Makes 2 very large servings or 3 regular servings.
- 8 slices thinly sliced prosciutto
- Vegetable oil
- Kosher salt
- 2 cups gluten free pasta (I used Bionaturae fusilli, but would have used Schar if it had been available.)
- 1 1/2 cups milk
- 2 tablespoons unsalted butter
- 2 tablespoons tapioca flour**
- 2 ounces Gruyere cheese, grated*
- 5 ounces extra-sharp Cheddar, grated*
- 2 ounces blue cheese, crumbled*
- 1/4 teaspoon freshly ground black pepper
- Pinch nutmeg
- 2 slices gluten free bread or ¼ gluten free baguette
- 2 tablespoons freshly chopped basil leaves
- Preheat the oven to 400 degrees F.
- Place a baking rack on a sheet pan and arrange the prosciutto in 1 layer on the baking rack. Bake about 4-5 minutes until crisp, keeping a close eye on it so it doesn’t burn. Remove the pan from the oven and transfer the prosciutto to a cutting board. Roughly chop.
- While the prosciutto is cooking, add the bread to a food processor fitted with a steel blade and pulse until you have coarse crumbs. Add the basil and combine.
- Add oil and pasta to a large pot of boiling salted water. Cook al dente (about 1-2 minutes fewer than the package instructions.)
- Meanwhile, scald the milk in a small saucepan. Create the roux by melting the butter in a medium pot, adding the tapioca flour, and whisking over low heat for 2 minutes. While whisking, add the hot milk and cook for 1-2 additional minutes, until you have a thick, smooth sauce.
- Remove the roux from the heat and whisk in the Gruyere, Cheddar, blue cheese, 1 teaspoon salt, pepper, and nutmeg. Add the cooked pasta and crumbled prosciutto and stir well. Pour into a gratin dish (I use this one.)
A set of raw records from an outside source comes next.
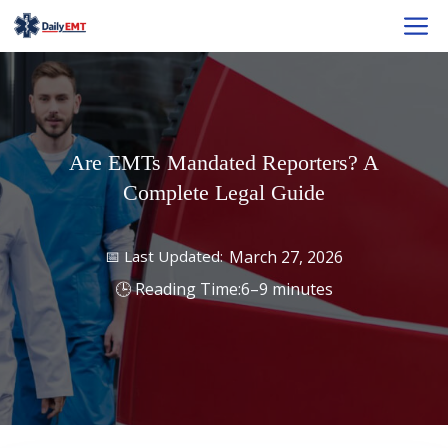
Skip
M
to
content
Are EMTs Mandated Reporters? A
Complete Legal Guide
March 27, 2026
6–9 minutes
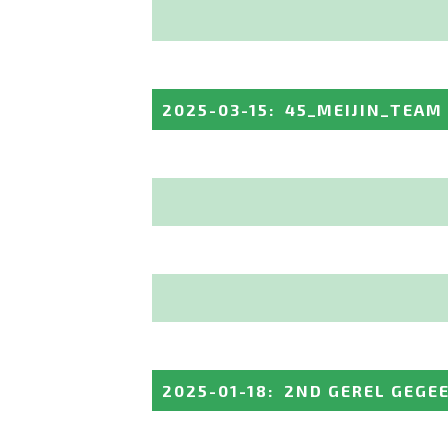
2025-03-15
:
45_MEIJIN_TEAM
2025-01-18
:
2ND GEREL GEGE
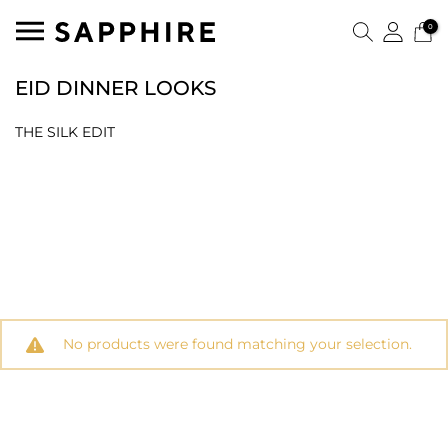
0
EID DINNER LOOKS
THE SILK EDIT
No products were found matching your selection.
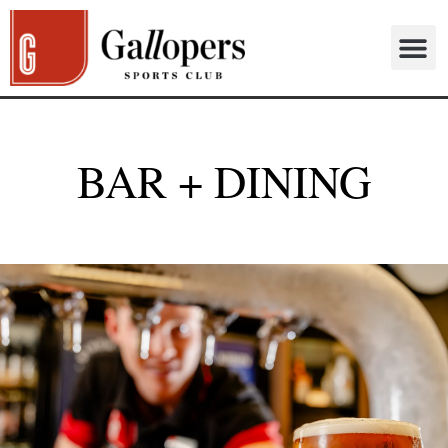
BAR + DINING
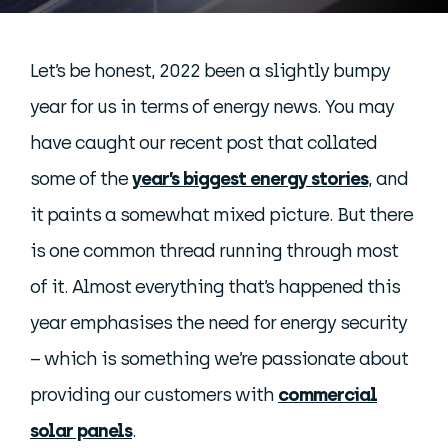
Let’s be honest, 2022 been a slightly bumpy
year for us in terms of energy news. You may
have caught our recent post that collated
some of the
year’s biggest energy stories
, and
it paints a somewhat mixed picture. But there
is one common thread running through most
of it. Almost everything that’s happened this
year emphasises the need for energy security
– which is something we’re passionate about
providing our customers with
commercial
solar panels
.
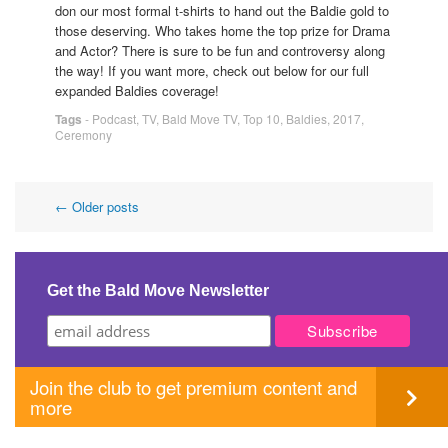
don our most formal t-shirts to hand out the Baldie gold to
those deserving. Who takes home the top prize for Drama
and Actor? There is sure to be fun and controversy along
the way! If you want more, check out below for our full
expanded Baldies coverage!
Tags
-
Podcast
,
TV
,
Bald Move TV
,
Top 10
,
Baldies
,
2017
,
Ceremony
Post
←
Older posts
navigation
Get the Bald Move Newsletter
Join the club to get premium content and
more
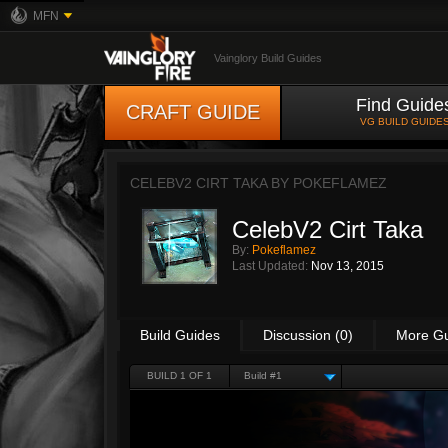
MFN
Vainglory Build Guides
Find Guide
CRAFT GUIDE
VG BUILD GUIDE
CELEBV2 CIRT TAKA BY
POKEFLAMEZ
CelebV2 Cirt Taka
By:
Pokeflamez
Last Updated:
Nov 13, 2015
Build Guides
Discussion (0)
More G
BUILD 1 OF 1
Build #1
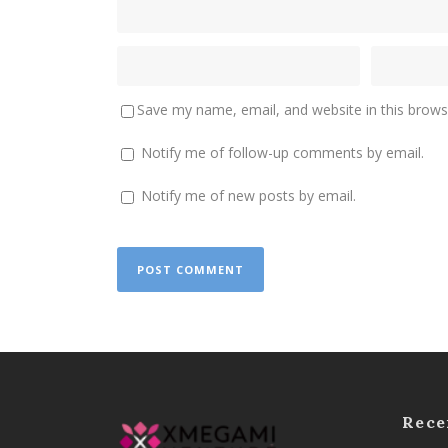
Save my name, email, and website in this brows
Notify me of follow-up comments by email.
Notify me of new posts by email.
Rece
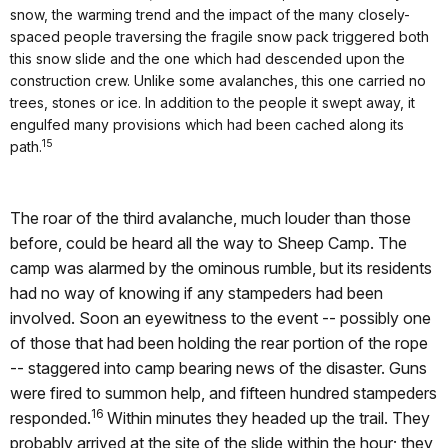
snow, the warming trend and the impact of the many closely-
spaced people traversing the fragile snow pack triggered both
this snow slide and the one which had descended upon the
construction crew. Unlike some avalanches, this one carried no
trees, stones or ice. In addition to the people it swept away, it
engulfed many provisions which had been cached along its
15
path.
The roar of the third avalanche, much louder than those
before, could be heard all the way to Sheep Camp. The
camp was alarmed by the ominous rumble, but its residents
had no way of knowing if any stampeders had been
involved. Soon an eyewitness to the event -- possibly one
of those that had been holding the rear portion of the rope
-- staggered into camp bearing news of the disaster. Guns
were fired to summon help, and fifteen hundred stampeders
16
responded.
Within minutes they headed up the trail. They
probably arrived at the site of the slide within the hour; they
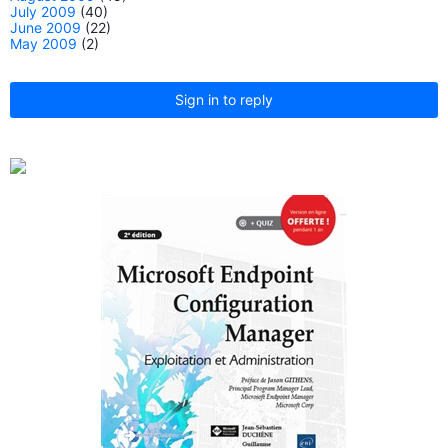
July 2009
(40)
June 2009
(22)
May 2009
(2)
Sign in to reply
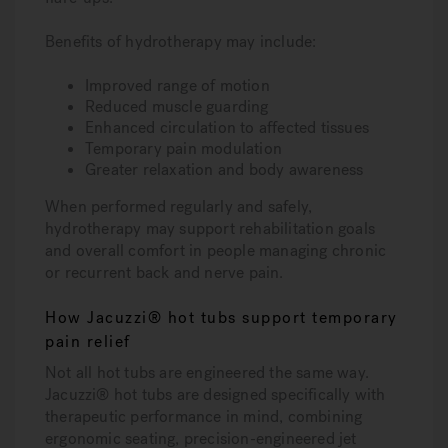
Benefits of hydrotherapy may include:
Improved range of motion
Reduced muscle guarding
Enhanced circulation to affected tissues
Temporary pain modulation
Greater relaxation and body awareness
When performed regularly and safely,
hydrotherapy may support rehabilitation goals
and overall comfort in people managing chronic
or recurrent back and nerve pain.
How Jacuzzi® hot tubs support temporary
pain relief
Not all hot tubs are engineered the same way.
Jacuzzi® hot tubs are designed specifically with
therapeutic performance in mind, combining
ergonomic seating, precision-engineered jet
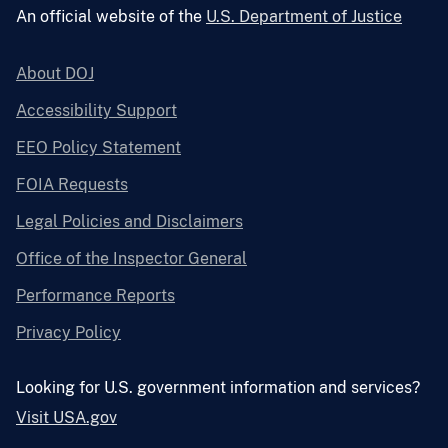
An official website of the
U.S. Department of Justice
About DOJ
Accessibility Support
EEO Policy Statement
FOIA Requests
Legal Policies and Disclaimers
Office of the Inspector General
Performance Reports
Privacy Policy
Looking for U.S. government information and services?
Visit USA.gov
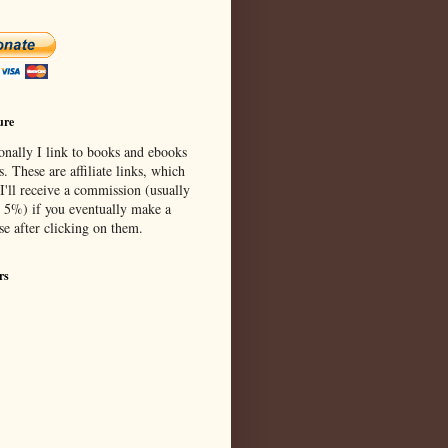
ure
onally I link to books and ebooks
s. These are affiliate links, which
I'll receive a commission (usually
 5%) if you eventually make a
se after clicking on them.
rs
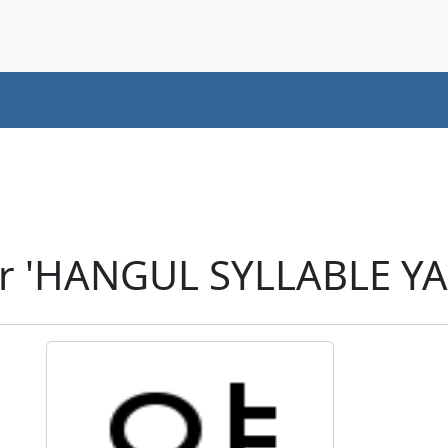
r 'HANGUL SYLLABLE YA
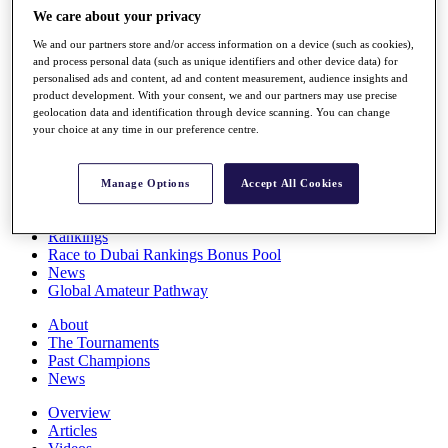
Players
We care about your privacy
Stats
We and our partners store and/or access information on a device (such as cookies),
Q School
and process personal data (such as unique identifiers and other device data) for
Destinations
personalised ads and content, ad and content measurement, audience insights and
product development. With your consent, we and our partners may use precise
geolocation data and identification through device scanning. You can change
Full Schedule
your choice at any time in our preference centre.
All You Need to Know
Manage Options
Accept All Cookies
Overview
Rankings
Race to Dubai Rankings Bonus Pool
News
Global Amateur Pathway
About
The Tournaments
Past Champions
News
Overview
Articles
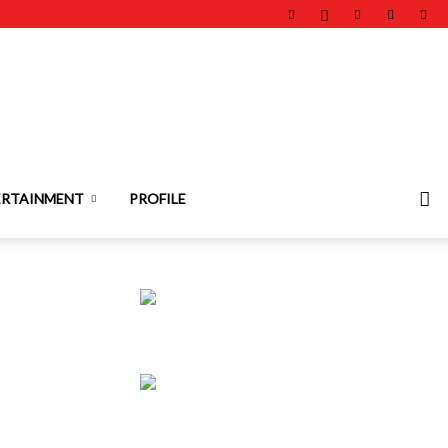
ERTAINMENT
PROFILE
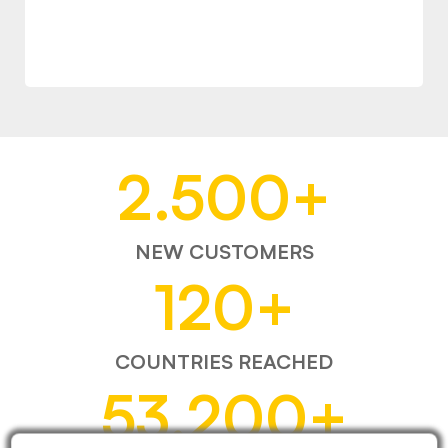
2.500
+
NEW CUSTOMERS
120
+
COUNTRIES REACHED
53.200
+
- Sprinkle the bread crumb mixture over the top of the pasta. Bake for 35 to 40 minutes until the sauce is bubbly and the casserole is browned on the top.
Serve and enjoy!***
*The beauty in this is that you can use any kind of cheese you like, as long as it melts. I personally find the blue melts into the background in this dish, but if you don’t like blue, you could sub it out for brie or camembert, or Emmental, or fontina.
** I used tapioca flour because it’s a great thickener and has virtually no flavor. The downside is that you can get clumpiness if you add too little of the milk at first , so you’ll likely need to whisk the roux pretty vigorously.
***I suggest serving this with a salad since it’s so rich. I threw together a quick salad with arugula, pear and pistachios and drizzled olive oil, champagne vinegar and pomegranate molasses on top.
What I’m Reading: The Routledge History of Food.
What I’m Doing: Christmas cooking: fudge, sugar cookies, macarons, red sauce, rollatini, brownies. Yum.
What I’m Eating: Comfort foods.
What I’m Thinking About: USDA policy for the next few years.
Aaannnd, finally, a VERY big thank you to my new best friend Lukas for his help in getting the new site designed and up. You know that expression, “there are no dumb questions”? That is false and Lukas very patiently answered all of mine.